My game has moved from play-testing to pre-production. I’m getting quotes from manufacturers and artists. The world of art was far removed from my experience. Drawing, painting had never been in my repertoire.
Using an artistic design program was limited to prep work for a 3D printer or measuring dimensions in architectural designs. I was about to discover a lot more in the graphic design and illustrator areas.
My Game Needed Real Art
I had three areas where art was sorely needed: game tiles, box cover and the rule book. I had proxies for the tiles and content for a rule book. The box cover was a blank slate. I had two other areas that needed art, but somehow I thought of the artist need in those areas as secondary: the game board, the game cards.
When choosing designs my the tiles I used free images from pixabay. I picked images that I thought represented to ideas I wanted to get across. I was working with these ideas:
- Education
- Housing
- Food & Water
- GHG & CO2
- Pollution
- Biodiversity Loss
Now I needed a coherent set of images to represent these themes, rather than the odd-mix, hodge-podge that I had. Those six needed to look like they were meant to be together. Those six images needed to be in six different colours. There were a total of 36 game tiles in Habitable Earth.
I had a rule book; two rule books actually. One was four pages with screen shots of Habitable Earth. The other was 16 pages for Climate Change 2030: Running out of Time. I’m focusing on Habitable Earth since it has far fewer pieces and will be less expansive to produce. I used screenshots from Tabletop Simulator for the images in both of my rule books.
A Request for Quotes
I wrote out many details of what I needed done and included some examples of the kind of style I was looking for.
I listed the sizes of the tiles and cards I was using, the size of the box and of the game board, too. I would only need two cards designs as templates.
One template for content related to the tile designs, and another template related to the colours of the designs.
I went through Interactivity’s alphabetical list of board games they sell and commented on what I liked or didn’t like about. That felt like a struggle, and not something I would normally choose to do. I can see and appreciate designs I like, but actually putting that appreciation to words was a challenge.
The box cover was pretty open ended. I just wanted to have the typical marking: age ranges, number of players, and time required to play. I also needed to include the European testing symbol.
I ended up with a three page description of what I wanted and four other documents:
- a collection of game box covers and my opinions of them,
- the rule book
- samples of cards I was working with, and
- the inspiration for the Doughnut shaped game board
I hadn’t anticipated such a large volume of materials.

----------

§ **DIRECTIVE 1**:
According to the post about preparing a board game for production, how many game tiles were there in Habitable Earth?

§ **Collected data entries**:
----------

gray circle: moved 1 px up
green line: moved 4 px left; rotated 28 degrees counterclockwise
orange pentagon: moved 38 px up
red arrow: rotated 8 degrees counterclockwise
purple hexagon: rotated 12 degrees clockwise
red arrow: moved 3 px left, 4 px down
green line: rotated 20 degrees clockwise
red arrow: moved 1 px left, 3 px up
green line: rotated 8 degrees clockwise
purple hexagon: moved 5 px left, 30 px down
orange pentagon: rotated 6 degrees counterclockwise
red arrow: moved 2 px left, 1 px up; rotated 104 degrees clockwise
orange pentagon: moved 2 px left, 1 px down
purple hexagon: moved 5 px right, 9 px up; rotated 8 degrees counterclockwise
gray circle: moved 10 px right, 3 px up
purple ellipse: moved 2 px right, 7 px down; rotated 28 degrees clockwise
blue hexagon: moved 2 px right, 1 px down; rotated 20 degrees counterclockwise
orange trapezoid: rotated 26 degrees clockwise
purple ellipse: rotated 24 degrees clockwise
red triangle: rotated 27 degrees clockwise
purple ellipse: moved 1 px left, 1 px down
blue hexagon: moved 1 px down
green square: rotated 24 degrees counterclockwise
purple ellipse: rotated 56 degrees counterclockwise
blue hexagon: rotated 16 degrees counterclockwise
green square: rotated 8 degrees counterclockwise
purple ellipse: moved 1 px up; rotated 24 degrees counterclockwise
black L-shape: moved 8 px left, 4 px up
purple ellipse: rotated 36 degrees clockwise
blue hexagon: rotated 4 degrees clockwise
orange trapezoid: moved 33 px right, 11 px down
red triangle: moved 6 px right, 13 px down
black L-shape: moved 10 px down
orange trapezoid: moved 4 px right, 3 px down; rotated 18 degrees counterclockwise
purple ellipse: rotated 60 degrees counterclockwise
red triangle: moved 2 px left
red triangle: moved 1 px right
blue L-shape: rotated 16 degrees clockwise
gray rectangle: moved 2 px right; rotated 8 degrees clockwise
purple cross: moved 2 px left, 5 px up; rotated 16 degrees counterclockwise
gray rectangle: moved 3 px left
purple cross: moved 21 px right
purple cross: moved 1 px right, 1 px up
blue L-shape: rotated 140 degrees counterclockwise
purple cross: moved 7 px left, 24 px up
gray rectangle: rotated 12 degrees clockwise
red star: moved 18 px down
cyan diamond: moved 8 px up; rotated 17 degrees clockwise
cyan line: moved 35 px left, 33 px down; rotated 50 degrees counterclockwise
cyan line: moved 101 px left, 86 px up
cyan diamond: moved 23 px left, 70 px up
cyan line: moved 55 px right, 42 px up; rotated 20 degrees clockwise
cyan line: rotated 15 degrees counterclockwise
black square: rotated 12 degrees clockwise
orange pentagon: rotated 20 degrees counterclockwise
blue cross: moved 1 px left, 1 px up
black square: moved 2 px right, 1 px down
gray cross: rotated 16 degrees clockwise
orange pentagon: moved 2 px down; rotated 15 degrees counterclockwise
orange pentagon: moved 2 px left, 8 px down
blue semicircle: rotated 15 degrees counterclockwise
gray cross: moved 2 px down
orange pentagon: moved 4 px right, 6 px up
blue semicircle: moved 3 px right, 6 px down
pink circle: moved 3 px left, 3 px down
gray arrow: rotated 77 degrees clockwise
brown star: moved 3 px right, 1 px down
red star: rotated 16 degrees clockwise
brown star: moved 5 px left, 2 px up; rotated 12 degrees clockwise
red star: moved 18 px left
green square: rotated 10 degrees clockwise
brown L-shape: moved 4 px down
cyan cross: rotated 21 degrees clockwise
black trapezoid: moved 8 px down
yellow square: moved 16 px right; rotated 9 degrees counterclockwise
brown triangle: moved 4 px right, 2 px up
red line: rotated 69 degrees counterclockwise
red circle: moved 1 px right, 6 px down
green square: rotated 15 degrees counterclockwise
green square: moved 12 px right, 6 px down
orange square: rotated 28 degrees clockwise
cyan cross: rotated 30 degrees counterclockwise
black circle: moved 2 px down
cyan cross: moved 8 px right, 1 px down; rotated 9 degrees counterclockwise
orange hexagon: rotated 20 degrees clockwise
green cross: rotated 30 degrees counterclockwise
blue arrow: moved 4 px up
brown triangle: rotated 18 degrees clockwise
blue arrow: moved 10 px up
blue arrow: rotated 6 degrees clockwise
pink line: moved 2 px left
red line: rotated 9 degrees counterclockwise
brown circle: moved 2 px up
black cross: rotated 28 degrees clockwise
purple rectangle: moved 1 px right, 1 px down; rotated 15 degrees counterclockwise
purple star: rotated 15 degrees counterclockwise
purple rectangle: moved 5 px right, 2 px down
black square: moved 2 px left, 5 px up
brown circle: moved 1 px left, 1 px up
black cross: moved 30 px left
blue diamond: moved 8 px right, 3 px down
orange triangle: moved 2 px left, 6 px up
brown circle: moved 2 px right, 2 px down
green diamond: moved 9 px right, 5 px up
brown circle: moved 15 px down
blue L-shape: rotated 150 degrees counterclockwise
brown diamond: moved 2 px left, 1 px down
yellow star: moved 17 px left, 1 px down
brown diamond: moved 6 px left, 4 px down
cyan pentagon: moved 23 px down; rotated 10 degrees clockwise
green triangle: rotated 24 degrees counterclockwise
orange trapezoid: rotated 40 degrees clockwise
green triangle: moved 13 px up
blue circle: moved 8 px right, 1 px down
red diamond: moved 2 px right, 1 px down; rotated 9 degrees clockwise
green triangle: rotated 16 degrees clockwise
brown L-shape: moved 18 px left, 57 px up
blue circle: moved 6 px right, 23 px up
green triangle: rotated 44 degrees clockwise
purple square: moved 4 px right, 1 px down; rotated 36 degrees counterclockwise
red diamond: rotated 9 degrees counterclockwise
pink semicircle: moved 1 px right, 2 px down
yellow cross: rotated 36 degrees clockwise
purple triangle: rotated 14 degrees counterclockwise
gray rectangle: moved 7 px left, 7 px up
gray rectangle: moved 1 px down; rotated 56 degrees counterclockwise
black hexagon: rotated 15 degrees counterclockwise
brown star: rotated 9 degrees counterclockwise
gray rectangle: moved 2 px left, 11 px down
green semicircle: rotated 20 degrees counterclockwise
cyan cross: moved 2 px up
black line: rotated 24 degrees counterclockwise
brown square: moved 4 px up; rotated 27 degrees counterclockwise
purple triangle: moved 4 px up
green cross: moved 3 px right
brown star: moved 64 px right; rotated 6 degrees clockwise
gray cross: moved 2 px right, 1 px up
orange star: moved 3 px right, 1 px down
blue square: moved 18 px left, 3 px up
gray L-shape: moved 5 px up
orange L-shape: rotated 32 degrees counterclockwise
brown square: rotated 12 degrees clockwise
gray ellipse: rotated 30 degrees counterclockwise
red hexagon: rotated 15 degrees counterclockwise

----------

§ **DIRECTIVE 2**:
Quote the collected data entries from the first entry through the line that contains "purple ellipse: moved 2", including both.

§ **EXERCISE SOLUTION 1**:
36

§ **EXERCISE SOLUTION 2**:
gray circle: moved 1 px up
green line: moved 4 px left; rotated 28 degrees counterclockwise
orange pentagon: moved 38 px up
red arrow: rotated 8 degrees counterclockwise
purple hexagon: rotated 12 degrees clockwise
red arrow: moved 3 px left, 4 px down
green line: rotated 20 degrees clockwise
red arrow: moved 1 px left, 3 px up
green line: rotated 8 degrees clockwise
purple hexagon: moved 5 px left, 30 px down
orange pentagon: rotated 6 degrees counterclockwise
red arrow: moved 2 px left, 1 px up; rotated 104 degrees clockwise
orange pentagon: moved 2 px left, 1 px down
purple hexagon: moved 5 px right, 9 px up; rotated 8 degrees counterclockwise
gray circle: moved 10 px right, 3 px up
purple ellipse: moved 2 px right, 7 px down; rotated 28 degrees clockwise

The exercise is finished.